◆ THE PROBLEM ◆
Take each line in the entries below that holds "shoulder" and show it.

◆ Data extracted from a collection ◆
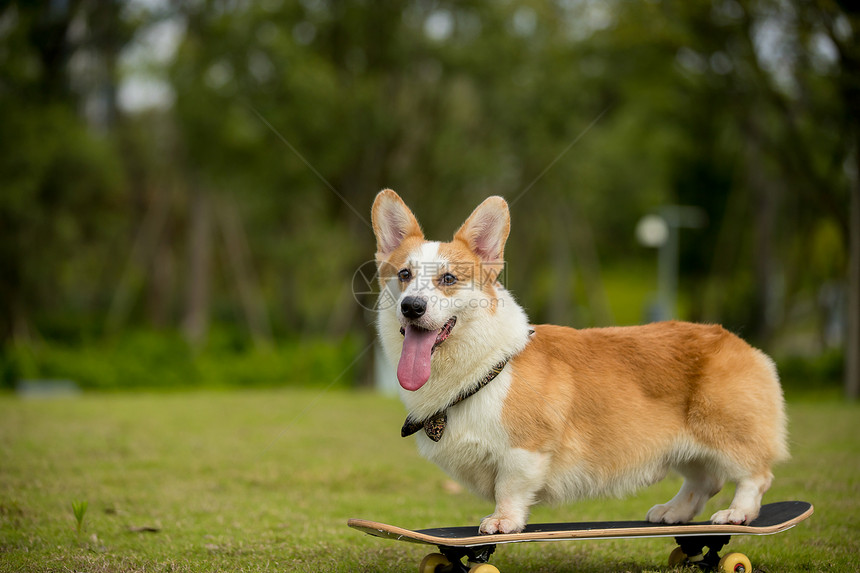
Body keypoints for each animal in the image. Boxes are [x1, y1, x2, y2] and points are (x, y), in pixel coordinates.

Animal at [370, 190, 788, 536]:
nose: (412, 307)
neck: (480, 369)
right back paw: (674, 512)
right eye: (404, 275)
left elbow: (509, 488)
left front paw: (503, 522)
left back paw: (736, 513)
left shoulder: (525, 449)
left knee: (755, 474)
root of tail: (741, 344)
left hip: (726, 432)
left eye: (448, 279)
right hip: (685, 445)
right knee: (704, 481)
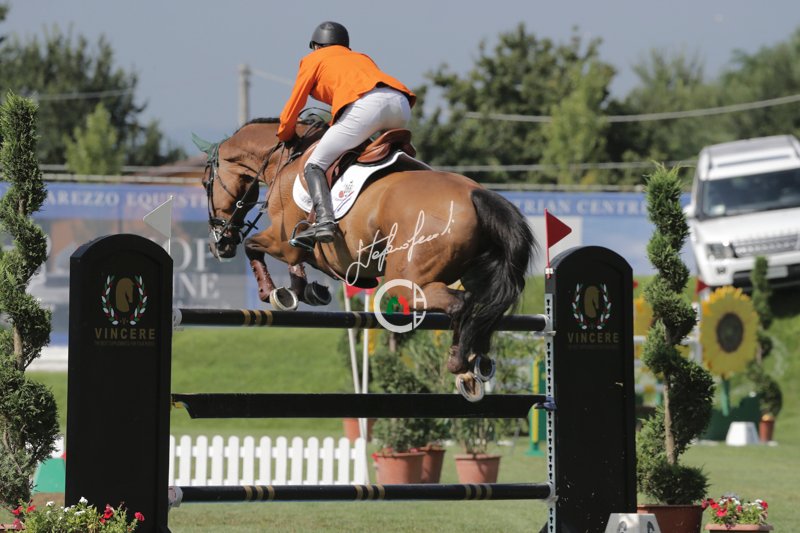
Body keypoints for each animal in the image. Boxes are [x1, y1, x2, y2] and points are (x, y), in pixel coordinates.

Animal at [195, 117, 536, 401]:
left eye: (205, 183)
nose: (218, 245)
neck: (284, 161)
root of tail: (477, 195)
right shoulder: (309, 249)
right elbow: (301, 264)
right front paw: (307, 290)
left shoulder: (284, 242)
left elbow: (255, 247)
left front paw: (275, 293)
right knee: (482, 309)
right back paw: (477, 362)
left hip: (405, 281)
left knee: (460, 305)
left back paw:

◆ THE COMPLETED TASK ◆
left shoulder: (525, 449)
right shoulder: (309, 249)
left shoulder: (284, 242)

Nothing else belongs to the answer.